I tried to use conditional tense a lot in there because none of this is set in stone. If management only kind of wants people in-office and has higher priorities, maybe y’all will get away with it. But if they’re really dead set on it and you don’t have a union fighting for you, expect to either return to the office or get fired eventually.
Five years ago, I probably would have had my pick of 3-5 offers after about two weeks. This time it was a month for one offer. Definitely a bummer, but the offer was still an upgrade, and so far the new company is working out well, so it’s fine.

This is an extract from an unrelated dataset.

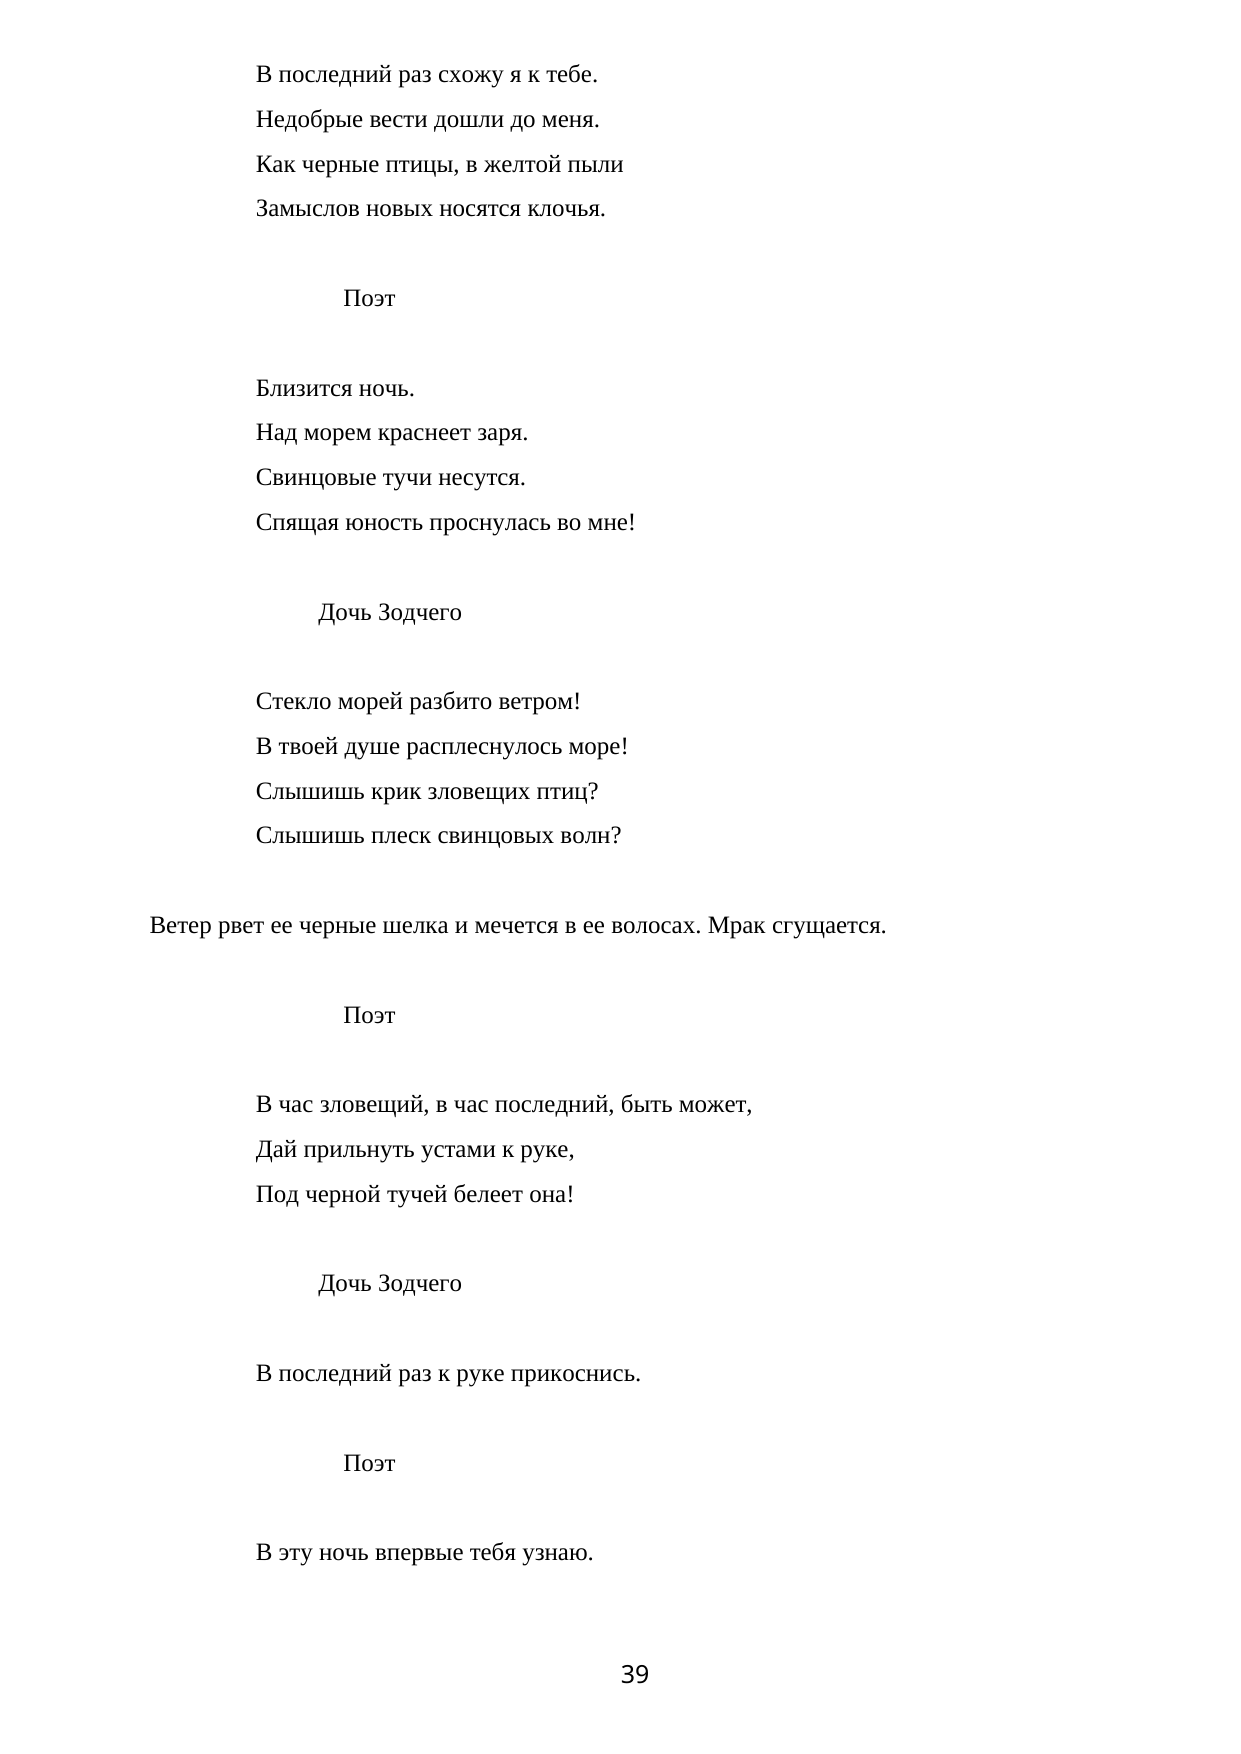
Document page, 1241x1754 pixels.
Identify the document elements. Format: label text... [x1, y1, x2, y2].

If you mess with your people badly enough, the only ones who will stick around are the ones who can’t get a better offer.
He said no. Got fired.
My guess is that they wanted a reason to fire your guy anyway, and he gave them one.
Rest assured their goal is full return to office despite the current "hybrid" model they are pushing, and you are not important enough to them to keep your job while being civilly disobedient.
Big banks, in particular, want to make a big, public show that "we're all going back to the office" in order to, at a minimum, delay the inevitable collapse of commercial real estate concentrated in major cities. On the inside, they're willing to quietly make exceptions if you fit the right profile (key talent, DEI quotas, political buddies, etc.). If you're a regular, high performing employee with no reason to be in an office, go pound sand.
Source: I'm that person. We lost a LOT of good people because of this over the last few years.
Others go in, have lunch (free canteen), then go home. Having ticked the system for enough days in. Then do their work from home because the office is such a disruptive place to get anything done.
Most managers don't care so long as the work is getting completed on time.
Long term, I'd be wary though.
No need to fire everybody. They just laid off some of the workers and called it a market adjustment. Now the job market is flooded with desperate unemployed. Current employees will be more likely to adopt corporate policy, so they don't have to compete with the masses of job seekers. Job seekers will accept whatever terms they can get, because it's rough out there.